With #999 merged the Deferred struct now supports the serde::Deserialize trait. I feel like this is a footgun. Deserialize makes it easy to accidentally break your invariants, for example with the relation types:

#[derive(Model)]
struct User {
    id: u64,
    ...
}

#[derive(Model, Deserialize)]
struct Todo {
    ...
    user_id: u64,

    #[belongs_to(key = user_id, references = id)]
    user: toasty::Deferred<User>,
}

When deserializing a Todo the user_id must be the same as the id of the user in the deferred user field. But we (toasty) can't really do that and it's up to the user check this.

I also think that we should have a good reason to support this, but I can't think of a use-case where I need Deserialize. That's why I initially (#143) didn't add support for deserialize.

Note: The Has{Many,One} and BelongsTo structs that were removed in #954 also did not support Deserialize.

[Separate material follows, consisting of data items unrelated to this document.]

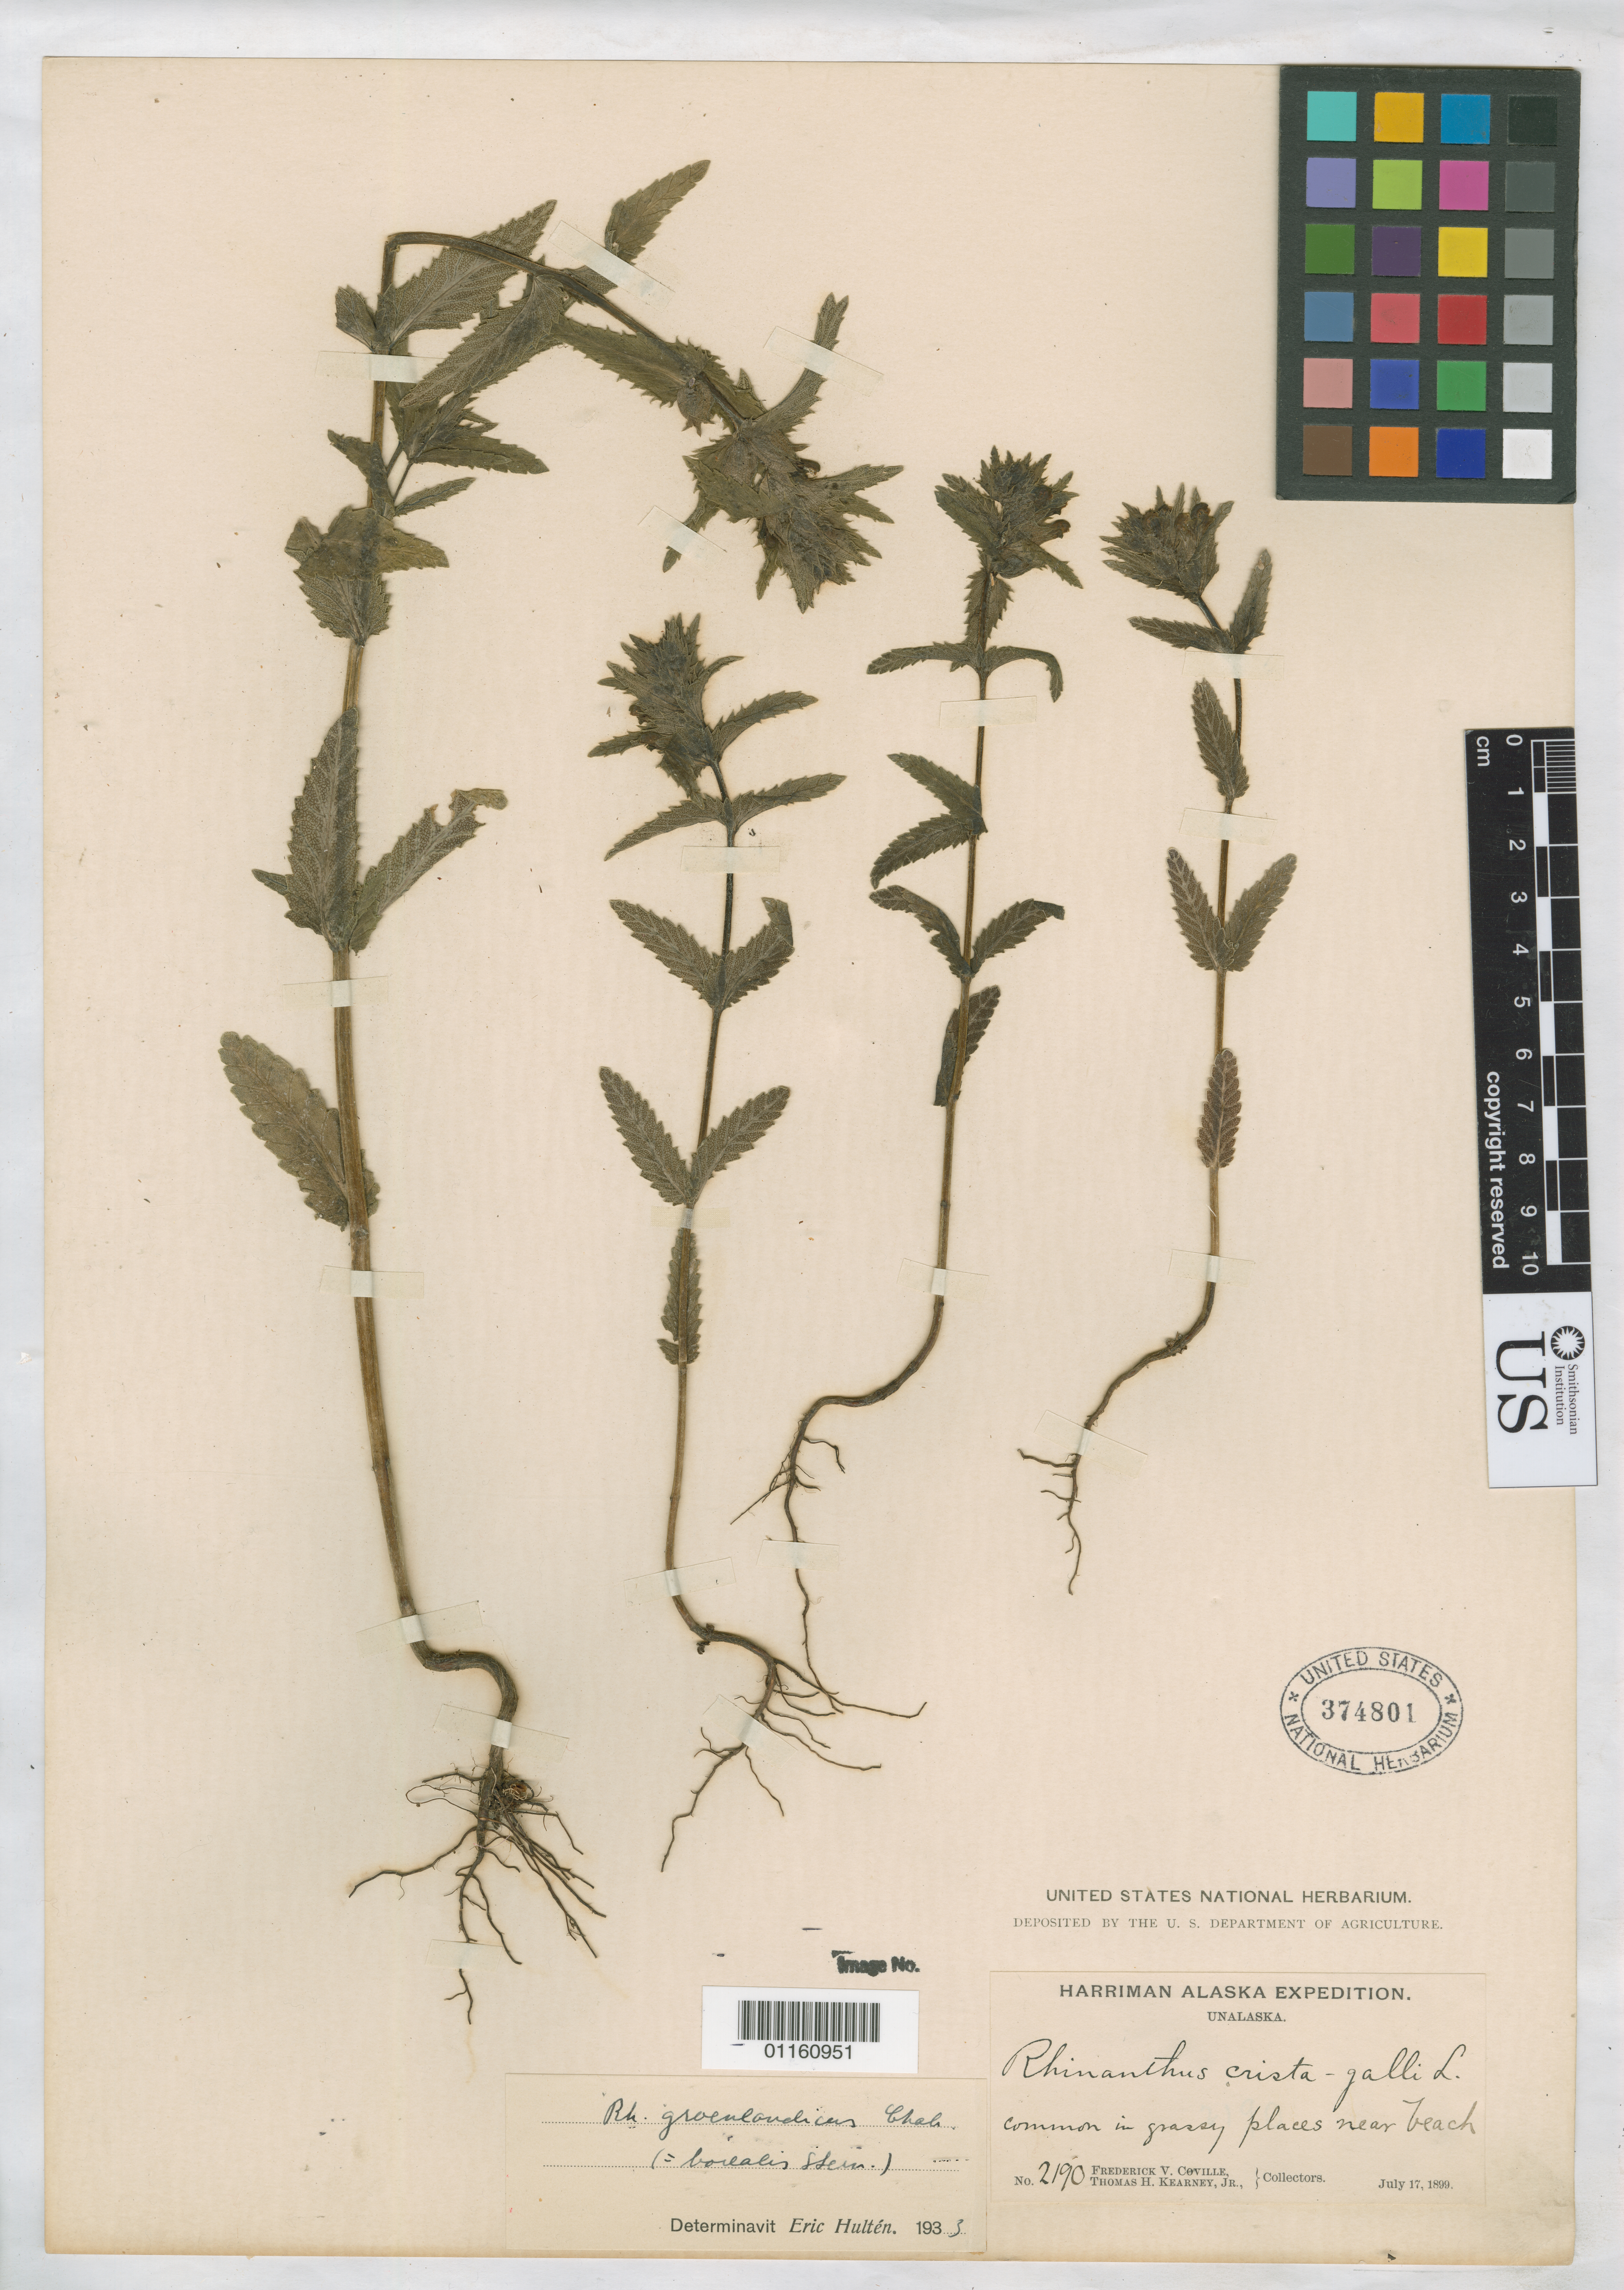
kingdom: Plantae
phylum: Tracheophyta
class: Magnoliopsida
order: Lamiales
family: Orobanchaceae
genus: Rhinanthus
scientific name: Rhinanthus groenlandicus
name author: Chabert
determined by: Hultén, [O.] Eric G.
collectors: F. V. Coville & T. H. Kearney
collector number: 2190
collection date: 1899-07-17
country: United States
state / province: Alaska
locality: Unalaska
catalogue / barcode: US 374801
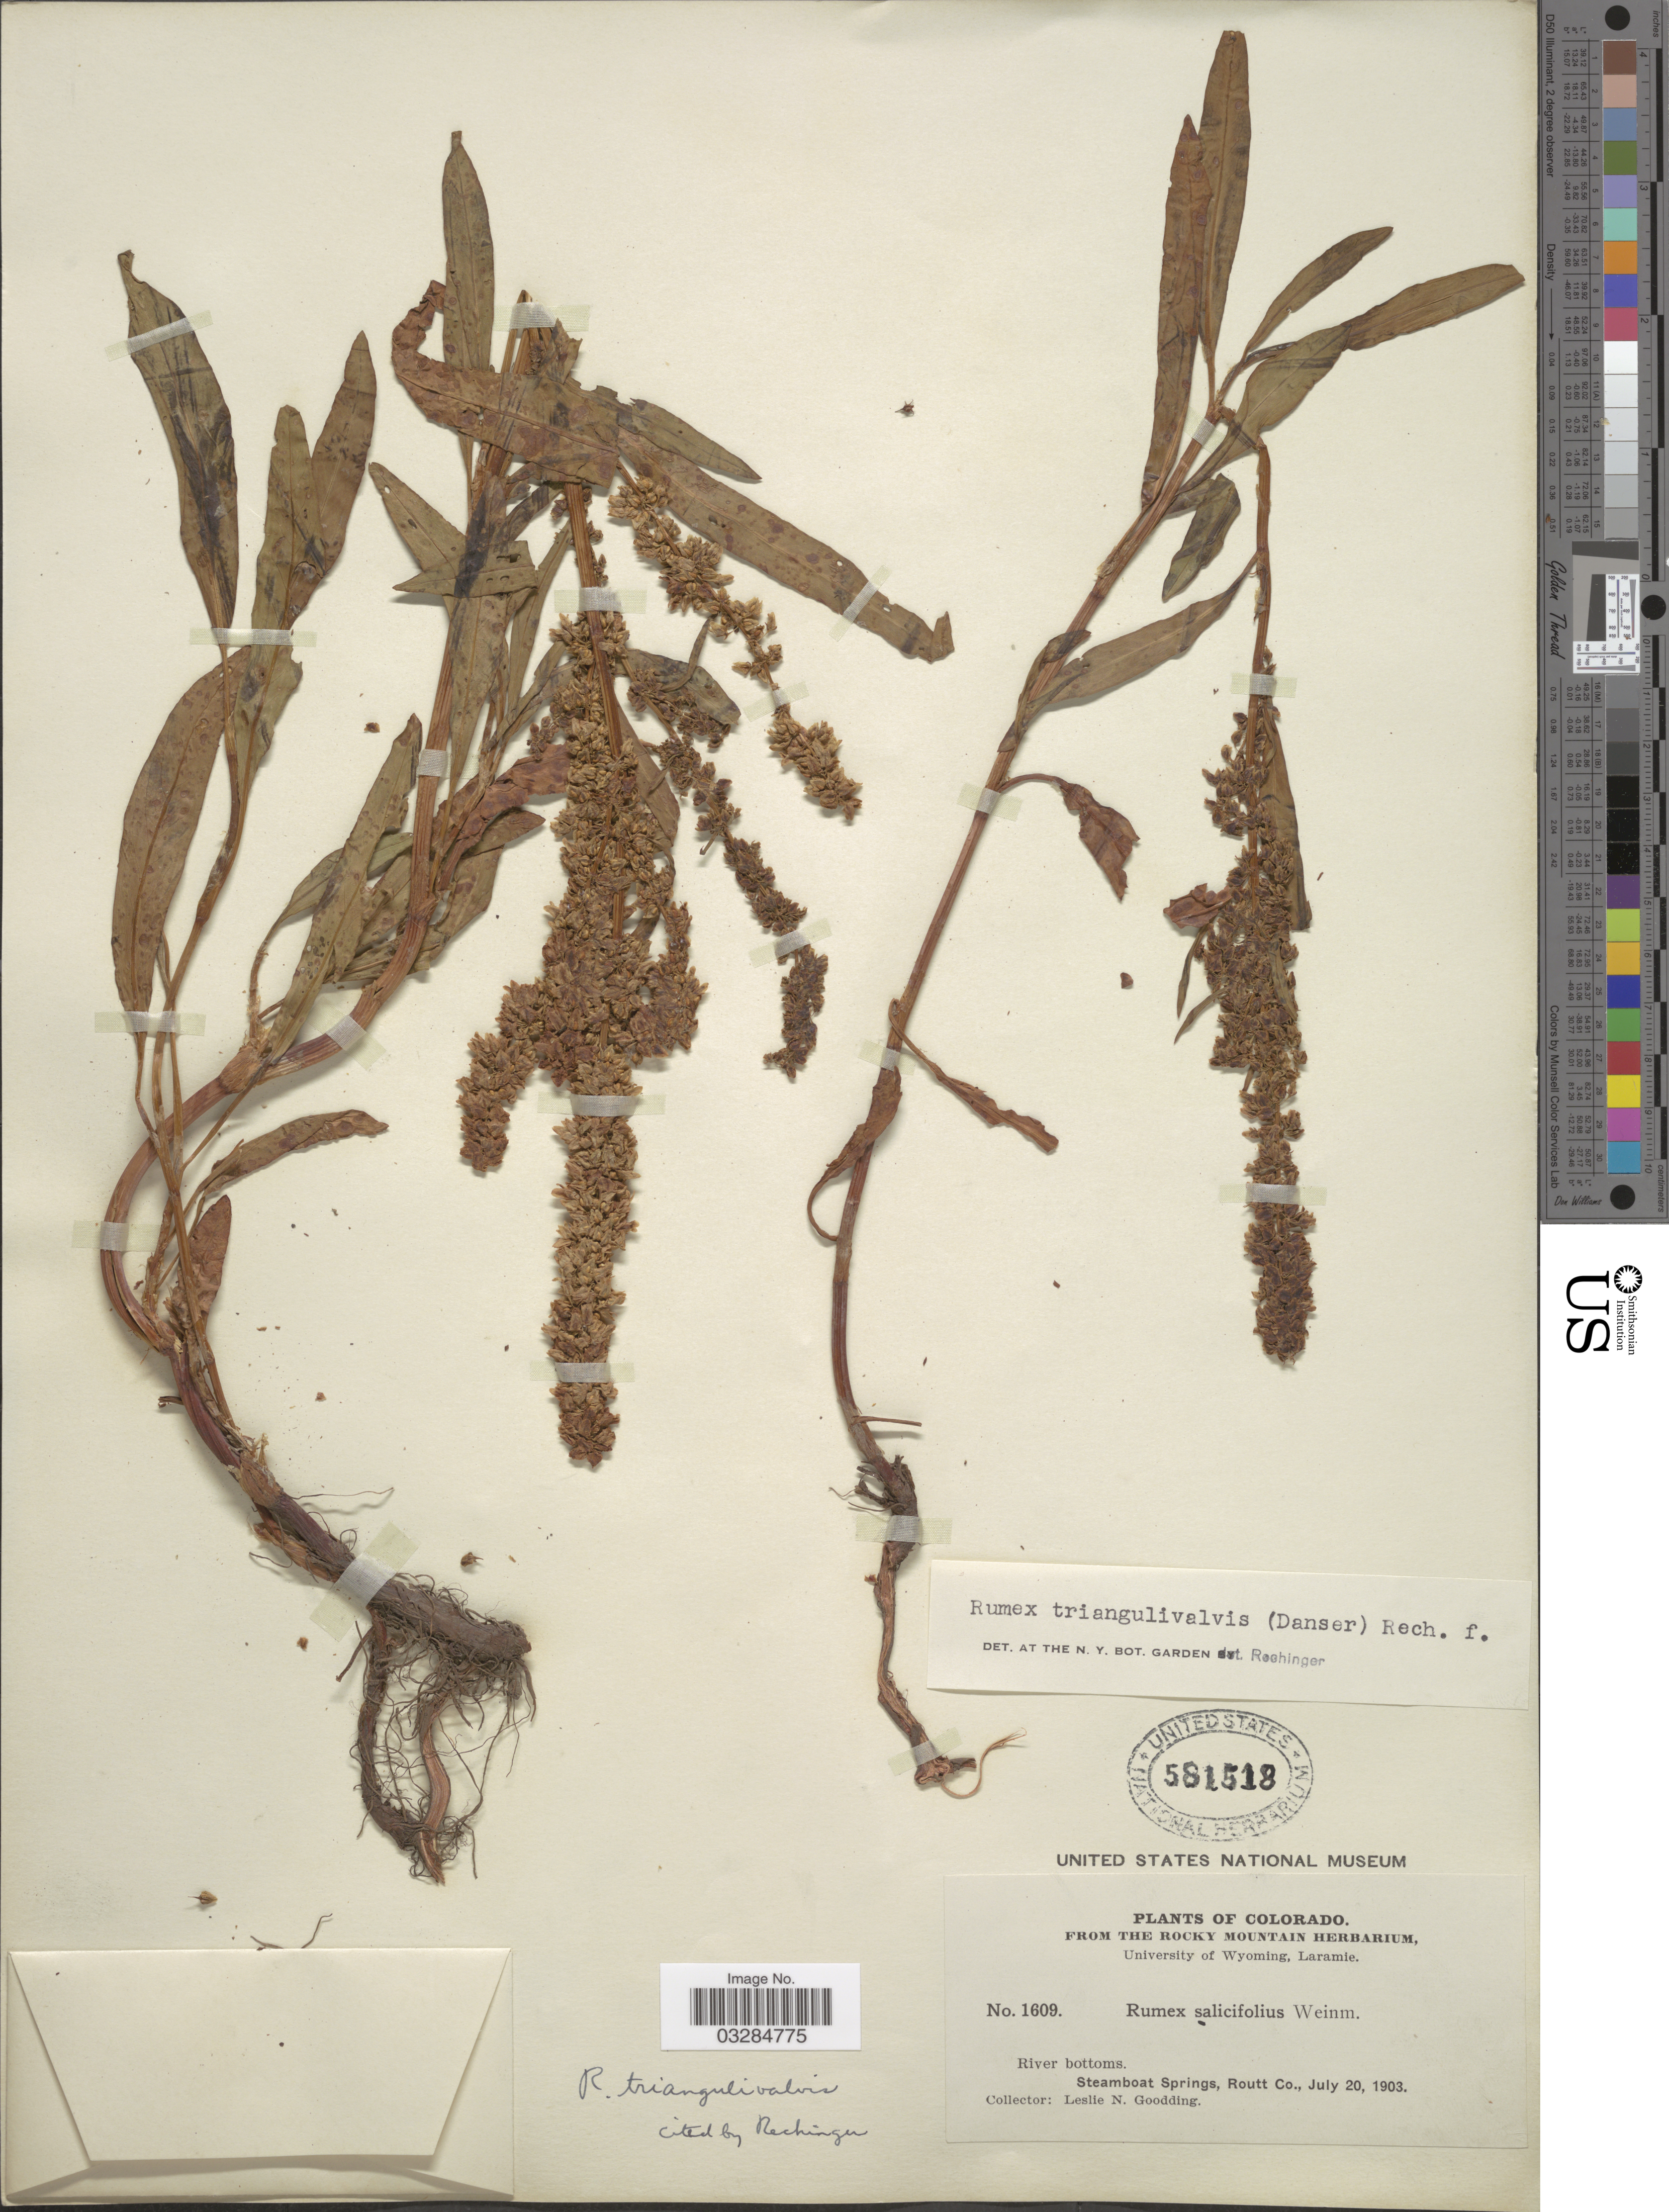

This "breaking your invariants" stuff can also be exploited. For example with a REST api: https://treblle.com/blog/fia-data-breach-breakdown. Where a user injected a role and sensitive data was leaked. Here's how it would work in toasty:

#[derive(Deserialize)]
struct Role {
    Admin,
    ...
}
#[derive(Deserialize)]
struct User {
    roles: Deferred<Vec<Role>>,
   ....
}

Payload:

{
    "roles": ["Admin"],
    ....
}

So IMO I think we should remove support for Deserialize. If someone really needs it they can always use #[serde(deserialize_with = "<func_name>")].